June 21, 2024 | Alumni
Still singing after all these years, Bob Burrows’ barbershop quartet finds new life in digital form
By Adam Elliott Segal
Bob Burrows in front of Burwash Hall, Victoria College. Photo by Diana Tyszko.
It had been more than half a century since the walls of Emmanuel College echoed with the smooth bass of Bob Burrows’ (BA 1956, MDiv 1959) voice, but last month his dulcet tones graced the halls once again.
The 89-year-old minister earned his bachelor of arts in 1956 from Victoria College and a master of divinity from Emmanuel College in 1959, but he has especially fond memories of the latter. From a chair outside the registrar's office on a recent campus visit, the retired minister is greeted with hugs from principal Hyeran Kim-Cragg and other staff who recognize him.
“I spent half an hour going through this building, looking at the pictures on the wall,” says Burrows. “I finally found our graduating class,” which consisted of 32 students in 1959.
Burrows points to the lecture hall just off the foyer where members of the barbershop quartet, The Four Collars, had their a-ha moment.
Ron Evans, lead singer in the quartet, had been sick for two weeks. His replacement, Howard Mills, possessed some vocal chops himself.
"We were in the lecture hall having our daily rehearsal,” recalls Burrows. “Ron came in and said, ‘The blend is fantastic.
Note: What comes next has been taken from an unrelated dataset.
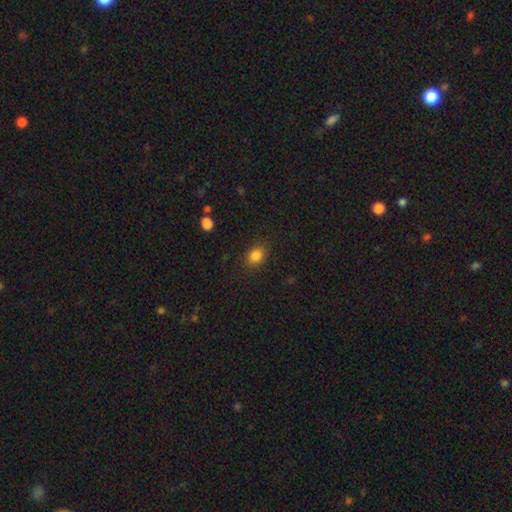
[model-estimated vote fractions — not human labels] Smooth or featured? smooth (84%)
How rounded? in between (50%)
Merging? none (86%)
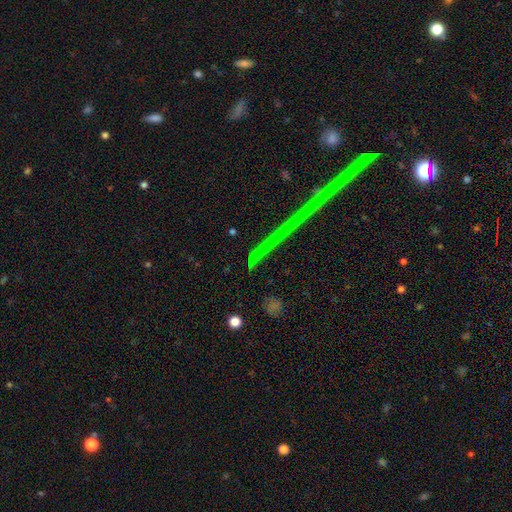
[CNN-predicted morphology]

Howie, you’ve got to stay.’”
Evans, “more musical than any of us,” became their number one supporter after the gesture to drop out of the group. The Four Collars — Howard Mills, Hugh McKervill, Norm Thomas and Burrows — sang at events across the University of Toronto campus and church services in the Toronto area.
“Once we started, we couldn’t stop. We were almost addicted to singing,” says Burrows, who admits the quartet even skipped a lecture or two to practice.
The dedication paid off when they beat quartets from across the country at the Canadian Inter-University Barbershop Quartet Competition in 1958 in front of 800 people at Hart House.
They recorded 12 songs later that year, a mix of spirituals such as “Steal Away” and “Holy Ghost” alongside barbershop staples like “Coney Island Babe.” Only 150 vinyl records were pressed; few survived the test of time. But Burrows is nothing if not resourceful.
He plucked one of the few remaining records from the frame on the wall in his Vancouver home and booked an appointment at a library in North Vancouver that can digitize vinyl; the librarian is an amateur DJ with a weekly radio show back in his native Scotland.
“He took out all the six-to-eight second gaps,” says Burrows.
The album has been given new life on Soundcloud.
Emmanuel College is also where Burrows met his wife, Joan.
“We had our first date at the cafe across the street,” says Burrows, pointing to what is now Ned’s Cafe on Charles Street.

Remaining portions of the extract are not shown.